Seguramente, si conociéramos el verdadero fondo de todo y no pecáramos de ignorancia, tendríamos consideración hasta de lo más insignificante. Únicamente este talante, unido a la armonización de los latidos conjuntos en favor del bien común, hará de nosotros un alma gozosa. Porque si la gloria de los gobiernos radica en el bienestar que imprimen, en la quietud que ofrecen y en la alegría de los gobernados, también hay que sumarle la confianza expedida, lo que imprime una ventana más abierta a todas las preguntas. Nada puede conseguirse sin este anhelo de respuestas a los interrogantes; puesto que la vida no es fácil para ninguno de nosotros. Es gracias a ese reencuentro consigo mismo, cuando en verdad nos fortalecemos, con el lazo colectivo de los afectos diarios y los efectos comunes, opuestos a la indiferencia, que nos amortajan internamente. Ponerse en movimiento debe ser tarea diaria, o si quieren, ha de ser afán contemplativo. Esto no significa dejar de pelear, por esa gente que descartamos.

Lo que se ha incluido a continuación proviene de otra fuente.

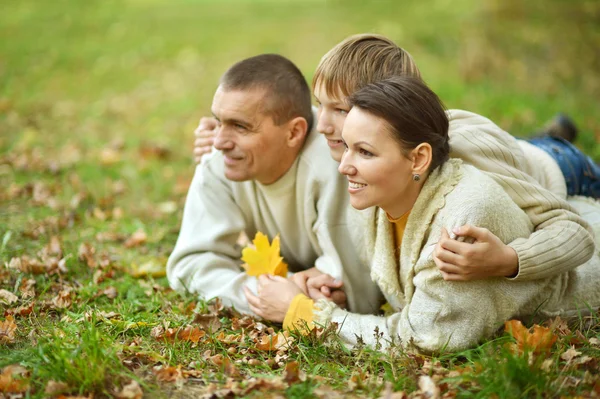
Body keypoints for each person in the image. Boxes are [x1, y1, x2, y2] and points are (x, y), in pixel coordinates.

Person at [193, 34, 598, 284]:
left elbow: (571, 230)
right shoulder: (355, 138)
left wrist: (511, 259)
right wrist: (232, 131)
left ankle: (550, 142)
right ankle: (545, 134)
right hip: (511, 147)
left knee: (518, 150)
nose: (322, 125)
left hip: (564, 170)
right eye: (321, 107)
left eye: (341, 110)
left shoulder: (464, 152)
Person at [244, 76, 600, 353]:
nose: (345, 168)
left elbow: (423, 337)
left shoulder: (461, 226)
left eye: (365, 153)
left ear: (418, 159)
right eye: (347, 148)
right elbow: (401, 286)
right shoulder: (371, 201)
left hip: (578, 215)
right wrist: (332, 287)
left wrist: (303, 314)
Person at [167, 54, 383, 316]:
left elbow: (356, 288)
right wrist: (278, 295)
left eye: (240, 126)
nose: (219, 141)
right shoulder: (219, 161)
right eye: (219, 121)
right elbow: (189, 265)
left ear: (293, 132)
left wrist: (296, 300)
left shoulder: (339, 162)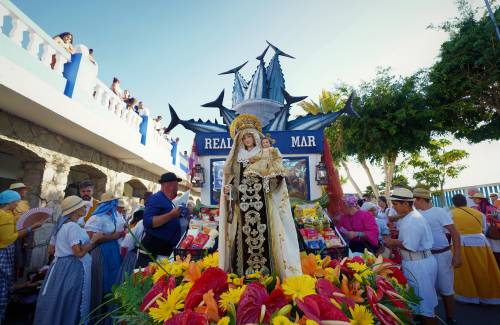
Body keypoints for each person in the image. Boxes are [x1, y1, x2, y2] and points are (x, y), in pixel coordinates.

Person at [219, 114, 302, 278]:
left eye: (249, 136)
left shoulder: (266, 155)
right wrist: (229, 191)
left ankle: (270, 276)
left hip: (264, 208)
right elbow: (233, 184)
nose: (247, 139)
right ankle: (243, 277)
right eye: (244, 137)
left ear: (255, 137)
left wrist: (271, 181)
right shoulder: (237, 161)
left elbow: (278, 177)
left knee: (268, 239)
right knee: (241, 241)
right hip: (242, 212)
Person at [34, 196, 103, 325]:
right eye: (82, 206)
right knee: (69, 300)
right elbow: (79, 253)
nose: (85, 208)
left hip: (59, 267)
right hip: (72, 268)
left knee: (57, 299)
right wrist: (94, 240)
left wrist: (63, 249)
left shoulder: (62, 225)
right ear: (75, 210)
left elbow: (51, 250)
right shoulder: (72, 227)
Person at [383, 188, 438, 325]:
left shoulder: (413, 220)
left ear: (406, 204)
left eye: (395, 204)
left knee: (425, 306)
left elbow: (409, 245)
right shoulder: (410, 217)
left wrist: (392, 242)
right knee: (419, 302)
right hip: (416, 262)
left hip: (419, 264)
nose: (394, 208)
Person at [413, 188, 462, 324]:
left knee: (446, 288)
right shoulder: (416, 214)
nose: (413, 203)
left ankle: (450, 317)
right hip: (425, 257)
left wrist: (457, 255)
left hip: (442, 255)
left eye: (414, 200)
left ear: (421, 200)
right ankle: (428, 316)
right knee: (427, 289)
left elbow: (455, 233)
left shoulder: (439, 212)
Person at [0, 190, 42, 323]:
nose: (18, 204)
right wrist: (31, 228)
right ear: (10, 202)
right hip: (3, 253)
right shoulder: (4, 216)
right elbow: (9, 238)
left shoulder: (7, 213)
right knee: (3, 282)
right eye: (16, 201)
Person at [450, 194, 500, 305]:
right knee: (482, 269)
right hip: (480, 243)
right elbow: (484, 228)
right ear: (465, 202)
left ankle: (468, 296)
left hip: (460, 244)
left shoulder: (450, 214)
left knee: (464, 272)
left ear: (454, 203)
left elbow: (449, 231)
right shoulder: (479, 213)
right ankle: (488, 296)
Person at [84, 194, 125, 323]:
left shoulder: (111, 217)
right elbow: (92, 237)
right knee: (101, 280)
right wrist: (113, 237)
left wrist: (115, 236)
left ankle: (108, 315)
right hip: (101, 252)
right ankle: (97, 315)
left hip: (112, 251)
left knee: (112, 280)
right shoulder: (96, 218)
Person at [135, 172, 183, 268]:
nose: (177, 187)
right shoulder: (156, 199)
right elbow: (148, 222)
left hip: (164, 249)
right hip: (153, 250)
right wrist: (171, 215)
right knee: (148, 279)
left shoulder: (168, 201)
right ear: (170, 185)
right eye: (176, 184)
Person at [470, 192, 500, 265]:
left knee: (496, 249)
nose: (473, 200)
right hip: (487, 231)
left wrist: (490, 218)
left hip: (492, 231)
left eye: (474, 199)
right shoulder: (479, 208)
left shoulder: (490, 208)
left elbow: (498, 218)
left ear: (479, 199)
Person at [9, 183, 31, 278]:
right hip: (15, 231)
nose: (25, 191)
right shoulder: (10, 203)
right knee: (15, 256)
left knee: (23, 254)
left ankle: (17, 277)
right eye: (23, 189)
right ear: (17, 191)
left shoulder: (25, 203)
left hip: (26, 231)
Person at [117, 209, 144, 284]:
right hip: (144, 256)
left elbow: (126, 243)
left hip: (134, 255)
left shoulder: (142, 223)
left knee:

Hay que retomar tantos pulsos perdidos u olvidados, que entrar en faena es lo honesto, lo justo y preciso. Se me ocurre pensar en el impulso de la justicia social, en promover el trabajo decente para achicar las desigualdades, en la sed de libertad de muchos pueblos, en tantos valores irreemplazables para la reconstrucción de un mundo más poético que poderoso, con unos moradores menos competitivos y más sensibles a las situaciones dolorosas. Ojalá activemos otro brío espiritual, que nos acerque entre sí y con la creación. No olvidemos que cada día son más los abatidos, y si tu conciencia no te interroga, entonces algo está mal o no funciona como debiera. Humana cuestión es tener piedad de los desolados, que esperan nuestro consuelo hasta en sus últimas fuerzas e incluso más allá. Sin duda, no hay mejor propósito de caminante que la de donarse, servir y mostrar indulgencia hacia lo visible, con la firme voluntad de auxiliar a quien solicita amparo.